V-E-V Odds & Ends., April 1975
Somewhere in Wales a 1932 20/25 Rolls-Royce Barker saloon is seeking a good home.
A pre-war Triumph Dolomite with open bodywork, thought to have been a rally car, was in danger of being scrapped after overhaul but is now likely to be saved.
The Midland Austin 7 Club is inviting members of all clubs belonging to the Austin 7 Clubs Association to its Longbridge Rally on May 24/25th. Details from N. A. Bateman, 9B, Drury Lane, Solihull, Warwickshire.
The “History on Wheels” Museum at Syon Park has closed down but a new display, under new management, is scheduled to open there in the Spring, called “The World of Wheels”.
News comes from Queensland of a 1927 Essex still in the hands of its 88-year-old first owner, who has driven it 80,000 miles without an accident or any major trouble. It appears to be a four-cylinder two-seater model, which cruises at 40 m.p.h. Many offers for it have been refused.
A sectioned Model-T Ford engine, believed to be the only one in existence outside the Science Museum in London, came up for auction in the Muir of Ord recently. It had been bought as part of a job-lot in a sale at Brora, in Scotland, a year previously, and appears to include the two-speed planetary transmission.
Among the glass negatives left by an old Dereham photographer when he died two years ago was one of a solid-tyred single-decker United ‘bus, with oil sidelamps and probably gas headlamps, running on the Norwich-Hethersett-Wymondham service; as this is a side view, the make is uncertain.
A race for vintage cars, sponsored by Maritime Hotels, is to be held September 12/24th, as part of an International rally between Hamburg and Lubeck.
The race is for vintage racing and sports cars, over the ADAC circuit. Details from: Maritim Hotelgesellschaft GmbH, 6000 Frankfurt a. Main, Ulmenster 5, Germany.
In Australia eleven years ago a Frenchman found a circa-1900 four-cylinder Gardner-Serpollet steam car, at a remote cattle station in Georgetown, in a generally good state of preservation. Even the various gauges had been carefully stored in a drawer in the adjacent house, in case they might have come in useful on other steam equipment. The instruction manual in English and French was also intact. The car was given to the finder, who has restored it and intends to put it in a transport museum at Rutherglen, near Victoria.
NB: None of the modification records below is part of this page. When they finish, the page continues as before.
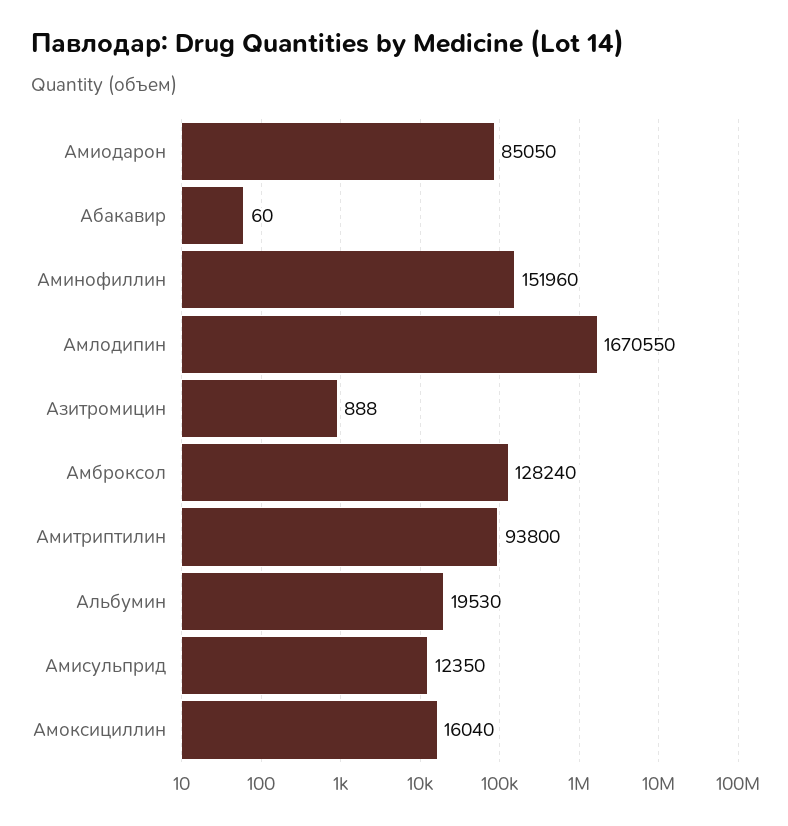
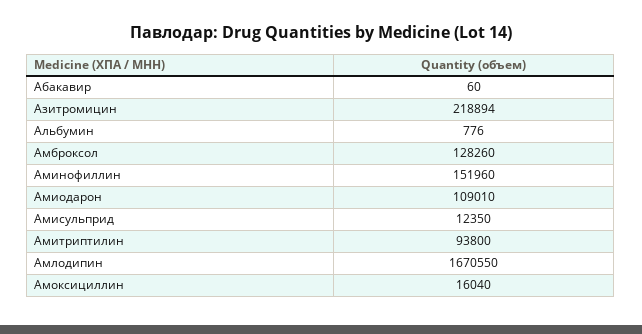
  {
-   "Амиодарон": 85050,
+   "Амиодарон": 109010,
    "Абакавир": 60,
    "Аминофиллин": 151960,
    "Амлодипин": 1670550,
-   "Азитромицин": 888,
+   "Азитромицин": 218894,
-   "Амброксол": 128240,
+   "Амброксол": 128260,
    "Амитриптилин": 93800,
-   "Альбумин": 19530,
+   "Альбумин": 776,
    "Амисульприд": 12350,
    "Амоксициллин": 16040
  }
Apparently sums of up to 80,000 Australian-dollars have been refused for the car. Two years ago it made a 130-mile journey from Cairnes and Townsville and it is said to be capable of 58 m.p.h. It is described as the very rare 12 h.p. four-cylinder chain-drive model but the detachable-rim wheels and vintage-type Dunlop tyres with which it is now shod are not the original ones. It seems that this Gardner-Serpollet was sold originally to someone in York, England, and later exported to Australia, where it is believed to have been used for a short period by the French Consul in Sydney. In 1904 it was bought at an auction by a travelling photographer, who sold it to the owner of the cattle station where it was unearthed. It was used by the rancher to take his son to Forsayth, the nearest railhead, when he joined the Forces in 1914/18 as a volunteer, a return journey of 74 miles, but it was unused from 1918 until discovered, as recounted, in 1964.
The STD Register announces that its annual Wolverhampton pilgrimage will happen on July 6th, following a visit to Crick Tram Museum, and that it is planning a 25th Anniversary event for September 27/ 28th. Among the interesting cars its members are using or restaging are a 1924 Sunbeam 20/60 Plaxton saloon, a 1922 Sunbeam Fourteen, a 12/16 Sunbeam, a 1919 24 h.p. Sunbeam once used by the sister of the Chilian Ambassador, a 1913 12/16 Sunbeam that was burned and buried in 1916 but has its original bearings, pistons and even piston rings, and the 1922 8 h.p. Talbot-Darracq that ran in the 1935 RAC Rally.
A 25 h.p. Sunbeam limousine may come on the market next month and a garage in Wales seems to have disposed recently of a Roesch Talbot.
Many vintage and veteran vehicles are expected to take part in “The Yesterday Show” at Rushmore Arena, near Aldershot, on July 20th.
We have been sent a picture of Armstrong Siddeley AXC 1 being polished by four hotel maids while its driver is being served breakfast at the wheel by a waiter, during the 1934 RAC Rally. The car has inbuilt headlamps and a full-width body with vestigial front wings, thought to have been styled by Capt. Fitzmaurice, of Singer “Airstream” fame. The person who sent the picture asks if anyone can confirm this and say where this picture of exceptional service, or the publicity gimmick, if it was one, was taken. Our records show that the car was, in fact, a Siddeley Special entered by G. Wansborough; its body was said to give an extra six m.p.h.
We regret to report the death of Vernon Balls, the wellknown Amilcar driver. Mr. E. Wilkinson, who sold Bugattis in Scarborough and looked after the late Cynthia Turner’s cars, died in hospital in his 80s recently.